------ SUPPLIED ENTRIES ------

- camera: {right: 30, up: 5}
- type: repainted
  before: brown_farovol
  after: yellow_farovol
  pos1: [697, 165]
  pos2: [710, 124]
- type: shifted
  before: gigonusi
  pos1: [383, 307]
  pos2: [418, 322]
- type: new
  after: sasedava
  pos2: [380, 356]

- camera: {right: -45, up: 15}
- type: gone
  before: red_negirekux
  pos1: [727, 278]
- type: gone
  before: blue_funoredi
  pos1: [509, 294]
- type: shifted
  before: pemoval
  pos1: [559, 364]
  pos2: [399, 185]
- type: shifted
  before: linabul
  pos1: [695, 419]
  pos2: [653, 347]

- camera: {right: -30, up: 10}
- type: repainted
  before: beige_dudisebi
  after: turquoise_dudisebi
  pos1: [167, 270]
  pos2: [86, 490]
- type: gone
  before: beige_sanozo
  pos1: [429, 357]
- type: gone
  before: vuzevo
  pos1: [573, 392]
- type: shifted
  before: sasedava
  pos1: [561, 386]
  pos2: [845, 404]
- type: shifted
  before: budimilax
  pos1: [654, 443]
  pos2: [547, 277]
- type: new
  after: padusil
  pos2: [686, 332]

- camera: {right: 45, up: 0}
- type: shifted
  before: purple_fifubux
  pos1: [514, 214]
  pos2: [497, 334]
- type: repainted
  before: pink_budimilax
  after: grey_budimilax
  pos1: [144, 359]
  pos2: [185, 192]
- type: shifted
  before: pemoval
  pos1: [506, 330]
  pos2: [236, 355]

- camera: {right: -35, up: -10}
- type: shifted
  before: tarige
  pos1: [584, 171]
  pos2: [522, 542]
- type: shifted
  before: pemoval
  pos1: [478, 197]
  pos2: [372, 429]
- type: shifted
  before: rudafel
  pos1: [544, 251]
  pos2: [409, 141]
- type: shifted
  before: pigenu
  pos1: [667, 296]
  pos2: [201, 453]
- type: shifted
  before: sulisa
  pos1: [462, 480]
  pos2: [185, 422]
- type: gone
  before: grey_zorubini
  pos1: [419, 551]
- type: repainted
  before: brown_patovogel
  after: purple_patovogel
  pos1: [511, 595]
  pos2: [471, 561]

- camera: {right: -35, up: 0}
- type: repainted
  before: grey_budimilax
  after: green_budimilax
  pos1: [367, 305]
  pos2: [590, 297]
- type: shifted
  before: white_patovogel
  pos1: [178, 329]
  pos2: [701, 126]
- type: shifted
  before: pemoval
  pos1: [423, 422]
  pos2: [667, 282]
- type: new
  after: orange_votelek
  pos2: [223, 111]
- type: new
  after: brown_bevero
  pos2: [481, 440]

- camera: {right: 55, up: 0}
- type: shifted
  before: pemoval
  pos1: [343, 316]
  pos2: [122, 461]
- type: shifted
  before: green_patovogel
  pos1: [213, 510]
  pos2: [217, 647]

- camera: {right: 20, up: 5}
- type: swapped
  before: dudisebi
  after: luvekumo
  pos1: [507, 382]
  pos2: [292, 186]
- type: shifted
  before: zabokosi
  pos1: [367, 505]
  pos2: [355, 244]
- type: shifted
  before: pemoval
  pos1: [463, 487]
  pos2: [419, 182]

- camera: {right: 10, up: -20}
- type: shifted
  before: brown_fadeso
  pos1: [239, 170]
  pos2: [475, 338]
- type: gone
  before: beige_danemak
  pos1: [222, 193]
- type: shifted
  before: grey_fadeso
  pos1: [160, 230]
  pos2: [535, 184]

------

**WORK TO BE COMPLETED:** Could you reproduce every entry above exactly as written?

**PROBLEM SOLUTION:**
- camera: {right: 30, up: 5}
- type: repainted
  before: brown_farovol
  after: yellow_farovol
  pos1: [697, 165]
  pos2: [710, 124]
- type: shifted
  before: gigonusi
  pos1: [383, 307]
  pos2: [418, 322]
- type: new
  after: sasedava
  pos2: [380, 356]

- camera: {right: -45, up: 15}
- type: gone
  before: red_negirekux
  pos1: [727, 278]
- type: gone
  before: blue_funoredi
  pos1: [509, 294]
- type: shifted
  before: pemoval
  pos1: [559, 364]
  pos2: [399, 185]
- type: shifted
  before: linabul
  pos1: [695, 419]
  pos2: [653, 347]

- camera: {right: -30, up: 10}
- type: repainted
  before: beige_dudisebi
  after: turquoise_dudisebi
  pos1: [167, 270]
  pos2: [86, 490]
- type: gone
  before: beige_sanozo
  pos1: [429, 357]
- type: gone
  before: vuzevo
  pos1: [573, 392]
- type: shifted
  before: sasedava
  pos1: [561, 386]
  pos2: [845, 404]
- type: shifted
  before: budimilax
  pos1: [654, 443]
  pos2: [547, 277]
- type: new
  after: padusil
  pos2: [686, 332]

- camera: {right: 45, up: 0}
- type: shifted
  before: purple_fifubux
  pos1: [514, 214]
  pos2: [497, 334]
- type: repainted
  before: pink_budimilax
  after: grey_budimilax
  pos1: [144, 359]
  pos2: [185, 192]
- type: shifted
  before: pemoval
  pos1: [506, 330]
  pos2: [236, 355]

- camera: {right: -35, up: -10}
- type: shifted
  before: tarige
  pos1: [584, 171]
  pos2: [522, 542]
- type: shifted
  before: pemoval
  pos1: [478, 197]
  pos2: [372, 429]
- type: shifted
  before: rudafel
  pos1: [544, 251]
  pos2: [409, 141]
- type: shifted
  before: pigenu
  pos1: [667, 296]
  pos2: [201, 453]
- type: shifted
  before: sulisa
  pos1: [462, 480]
  pos2: [185, 422]
- type: gone
  before: grey_zorubini
  pos1: [419, 551]
- type: repainted
  before: brown_patovogel
  after: purple_patovogel
  pos1: [511, 595]
  pos2: [471, 561]

- camera: {right: -35, up: 0}
- type: repainted
  before: grey_budimilax
  after: green_budimilax
  pos1: [367, 305]
  pos2: [590, 297]
- type: shifted
  before: white_patovogel
  pos1: [178, 329]
  pos2: [701, 126]
- type: shifted
  before: pemoval
  pos1: [423, 422]
  pos2: [667, 282]
- type: new
  after: orange_votelek
  pos2: [223, 111]
- type: new
  after: brown_bevero
  pos2: [481, 440]

- camera: {right: 55, up: 0}
- type: shifted
  before: pemoval
  pos1: [343, 316]
  pos2: [122, 461]
- type: shifted
  before: green_patovogel
  pos1: [213, 510]
  pos2: [217, 647]

- camera: {right: 20, up: 5}
- type: swapped
  before: dudisebi
  after: luvekumo
  pos1: [507, 382]
  pos2: [292, 186]
- type: shifted
  before: zabokosi
  pos1: [367, 505]
  pos2: [355, 244]
- type: shifted
  before: pemoval
  pos1: [463, 487]
  pos2: [419, 182]

- camera: {right: 10, up: -20}
- type: shifted
  before: brown_fadeso
  pos1: [239, 170]
  pos2: [475, 338]
- type: gone
  before: beige_danemak
  pos1: [222, 193]
- type: shifted
  before: grey_fadeso
  pos1: [160, 230]
  pos2: [535, 184]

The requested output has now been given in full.